> _THE DATA_
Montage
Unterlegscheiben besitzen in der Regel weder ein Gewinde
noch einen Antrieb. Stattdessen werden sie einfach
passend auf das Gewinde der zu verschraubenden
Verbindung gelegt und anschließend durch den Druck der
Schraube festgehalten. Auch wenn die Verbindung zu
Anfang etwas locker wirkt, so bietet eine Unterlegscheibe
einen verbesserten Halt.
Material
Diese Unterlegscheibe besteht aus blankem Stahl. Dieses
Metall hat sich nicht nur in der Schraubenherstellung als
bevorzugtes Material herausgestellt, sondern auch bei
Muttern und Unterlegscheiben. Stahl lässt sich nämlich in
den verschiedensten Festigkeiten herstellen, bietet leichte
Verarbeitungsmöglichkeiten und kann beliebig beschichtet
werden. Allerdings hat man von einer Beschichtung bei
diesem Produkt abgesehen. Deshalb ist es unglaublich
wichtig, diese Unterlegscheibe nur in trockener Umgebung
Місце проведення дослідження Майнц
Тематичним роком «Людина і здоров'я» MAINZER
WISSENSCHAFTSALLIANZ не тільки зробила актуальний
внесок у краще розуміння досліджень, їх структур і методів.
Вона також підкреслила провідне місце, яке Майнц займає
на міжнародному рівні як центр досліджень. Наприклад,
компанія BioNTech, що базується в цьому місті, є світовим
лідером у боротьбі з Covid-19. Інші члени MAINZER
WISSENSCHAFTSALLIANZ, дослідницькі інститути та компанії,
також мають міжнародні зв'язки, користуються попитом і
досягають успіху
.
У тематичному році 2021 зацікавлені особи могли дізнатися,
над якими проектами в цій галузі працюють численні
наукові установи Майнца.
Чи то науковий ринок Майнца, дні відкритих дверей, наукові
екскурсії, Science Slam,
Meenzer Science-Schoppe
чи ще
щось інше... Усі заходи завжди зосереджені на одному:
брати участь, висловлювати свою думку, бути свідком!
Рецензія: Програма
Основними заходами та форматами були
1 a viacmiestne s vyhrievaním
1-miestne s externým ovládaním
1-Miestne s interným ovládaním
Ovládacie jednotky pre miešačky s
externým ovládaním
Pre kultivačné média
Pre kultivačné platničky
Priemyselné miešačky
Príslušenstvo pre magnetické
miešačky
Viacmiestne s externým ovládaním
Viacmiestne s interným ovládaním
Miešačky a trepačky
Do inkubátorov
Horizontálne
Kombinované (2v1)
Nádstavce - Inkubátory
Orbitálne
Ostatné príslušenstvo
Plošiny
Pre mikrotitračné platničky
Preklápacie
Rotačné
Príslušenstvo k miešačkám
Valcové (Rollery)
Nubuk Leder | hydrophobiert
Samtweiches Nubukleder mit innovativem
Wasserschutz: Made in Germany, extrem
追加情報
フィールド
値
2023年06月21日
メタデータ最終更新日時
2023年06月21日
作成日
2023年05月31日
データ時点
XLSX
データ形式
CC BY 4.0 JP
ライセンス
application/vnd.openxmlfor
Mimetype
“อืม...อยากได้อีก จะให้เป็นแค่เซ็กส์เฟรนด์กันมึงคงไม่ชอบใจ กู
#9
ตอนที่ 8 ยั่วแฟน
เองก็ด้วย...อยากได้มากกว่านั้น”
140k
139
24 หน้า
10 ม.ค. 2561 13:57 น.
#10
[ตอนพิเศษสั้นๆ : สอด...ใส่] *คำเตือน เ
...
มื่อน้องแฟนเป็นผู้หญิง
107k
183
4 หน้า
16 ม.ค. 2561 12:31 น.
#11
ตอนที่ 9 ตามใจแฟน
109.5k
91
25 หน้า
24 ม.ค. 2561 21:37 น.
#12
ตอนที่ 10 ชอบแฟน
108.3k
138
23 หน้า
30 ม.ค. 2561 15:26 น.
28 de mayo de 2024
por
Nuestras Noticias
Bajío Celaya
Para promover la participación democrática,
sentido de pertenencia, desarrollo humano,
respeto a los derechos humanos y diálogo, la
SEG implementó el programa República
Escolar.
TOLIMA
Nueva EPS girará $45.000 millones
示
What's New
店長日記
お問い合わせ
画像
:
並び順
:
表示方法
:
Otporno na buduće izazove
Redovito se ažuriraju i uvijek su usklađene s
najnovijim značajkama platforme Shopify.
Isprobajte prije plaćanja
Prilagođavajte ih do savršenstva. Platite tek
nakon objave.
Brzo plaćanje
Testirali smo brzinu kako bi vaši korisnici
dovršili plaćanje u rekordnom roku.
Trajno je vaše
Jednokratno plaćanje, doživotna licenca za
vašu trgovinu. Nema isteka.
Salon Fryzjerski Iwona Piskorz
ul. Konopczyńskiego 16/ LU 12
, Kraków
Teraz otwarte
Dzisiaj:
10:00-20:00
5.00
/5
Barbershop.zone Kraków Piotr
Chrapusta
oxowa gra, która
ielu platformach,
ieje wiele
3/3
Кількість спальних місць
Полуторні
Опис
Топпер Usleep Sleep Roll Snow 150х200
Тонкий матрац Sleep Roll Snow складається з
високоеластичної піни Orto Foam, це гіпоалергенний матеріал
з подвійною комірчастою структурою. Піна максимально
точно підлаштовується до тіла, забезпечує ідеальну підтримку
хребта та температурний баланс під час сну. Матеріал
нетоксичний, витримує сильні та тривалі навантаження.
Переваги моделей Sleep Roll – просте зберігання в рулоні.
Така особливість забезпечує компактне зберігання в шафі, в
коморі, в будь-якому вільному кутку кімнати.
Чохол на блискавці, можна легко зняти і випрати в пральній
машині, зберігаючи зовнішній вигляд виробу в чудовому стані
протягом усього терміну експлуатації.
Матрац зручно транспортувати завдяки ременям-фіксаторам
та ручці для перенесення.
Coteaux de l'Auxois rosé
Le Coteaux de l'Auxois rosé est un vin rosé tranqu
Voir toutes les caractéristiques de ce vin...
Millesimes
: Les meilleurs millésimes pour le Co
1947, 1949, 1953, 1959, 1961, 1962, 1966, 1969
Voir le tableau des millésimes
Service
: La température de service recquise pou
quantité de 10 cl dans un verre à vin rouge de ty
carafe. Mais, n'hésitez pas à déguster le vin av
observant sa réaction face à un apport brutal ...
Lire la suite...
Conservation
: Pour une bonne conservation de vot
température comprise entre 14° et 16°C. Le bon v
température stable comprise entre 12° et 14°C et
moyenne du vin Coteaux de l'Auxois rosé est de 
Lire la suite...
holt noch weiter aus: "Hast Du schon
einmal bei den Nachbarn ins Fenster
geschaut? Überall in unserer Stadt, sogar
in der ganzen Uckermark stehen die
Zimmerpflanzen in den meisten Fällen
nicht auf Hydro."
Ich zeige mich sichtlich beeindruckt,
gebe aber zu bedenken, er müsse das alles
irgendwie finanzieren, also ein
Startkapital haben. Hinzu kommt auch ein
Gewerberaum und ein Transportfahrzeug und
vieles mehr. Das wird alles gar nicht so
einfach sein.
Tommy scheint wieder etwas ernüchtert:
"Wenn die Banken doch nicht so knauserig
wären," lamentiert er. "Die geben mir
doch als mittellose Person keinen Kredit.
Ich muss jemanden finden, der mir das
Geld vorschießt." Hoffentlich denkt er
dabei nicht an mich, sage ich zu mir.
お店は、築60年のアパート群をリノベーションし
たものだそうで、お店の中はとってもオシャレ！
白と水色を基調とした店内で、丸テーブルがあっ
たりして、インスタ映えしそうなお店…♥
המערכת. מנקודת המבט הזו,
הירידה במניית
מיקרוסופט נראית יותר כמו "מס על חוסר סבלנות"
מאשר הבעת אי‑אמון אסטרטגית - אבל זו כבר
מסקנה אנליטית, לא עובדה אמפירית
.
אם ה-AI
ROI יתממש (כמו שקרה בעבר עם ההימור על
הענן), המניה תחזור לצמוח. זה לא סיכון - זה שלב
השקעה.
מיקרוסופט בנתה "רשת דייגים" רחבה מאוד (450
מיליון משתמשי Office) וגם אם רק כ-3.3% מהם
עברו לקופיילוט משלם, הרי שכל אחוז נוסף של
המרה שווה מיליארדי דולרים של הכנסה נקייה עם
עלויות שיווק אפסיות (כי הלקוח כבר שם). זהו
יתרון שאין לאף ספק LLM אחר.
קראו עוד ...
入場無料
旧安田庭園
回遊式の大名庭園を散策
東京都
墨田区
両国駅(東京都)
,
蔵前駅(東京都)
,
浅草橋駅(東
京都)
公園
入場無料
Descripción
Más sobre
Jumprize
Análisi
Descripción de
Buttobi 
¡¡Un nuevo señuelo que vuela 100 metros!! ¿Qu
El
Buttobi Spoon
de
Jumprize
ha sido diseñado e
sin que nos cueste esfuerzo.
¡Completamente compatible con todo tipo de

> _INSTRUCTION_
Repeat the items word for word, from their first line through the line containing "werden. Allerdings hat", and nothing beyond that.

> _SOLVED EXERCISE_
Montage
Unterlegscheiben besitzen in der Regel weder ein Gewinde
noch einen Antrieb. Stattdessen werden sie einfach
passend auf das Gewinde der zu verschraubenden
Verbindung gelegt und anschließend durch den Druck der
Schraube festgehalten. Auch wenn die Verbindung zu
Anfang etwas locker wirkt, so bietet eine Unterlegscheibe
einen verbesserten Halt.
Material
Diese Unterlegscheibe besteht aus blankem Stahl. Dieses
Metall hat sich nicht nur in der Schraubenherstellung als
bevorzugtes Material herausgestellt, sondern auch bei
Muttern und Unterlegscheiben. Stahl lässt sich nämlich in
den verschiedensten Festigkeiten herstellen, bietet leichte
Verarbeitungsmöglichkeiten und kann beliebig beschichtet
werden. Allerdings hat man von einer Beschichtung bei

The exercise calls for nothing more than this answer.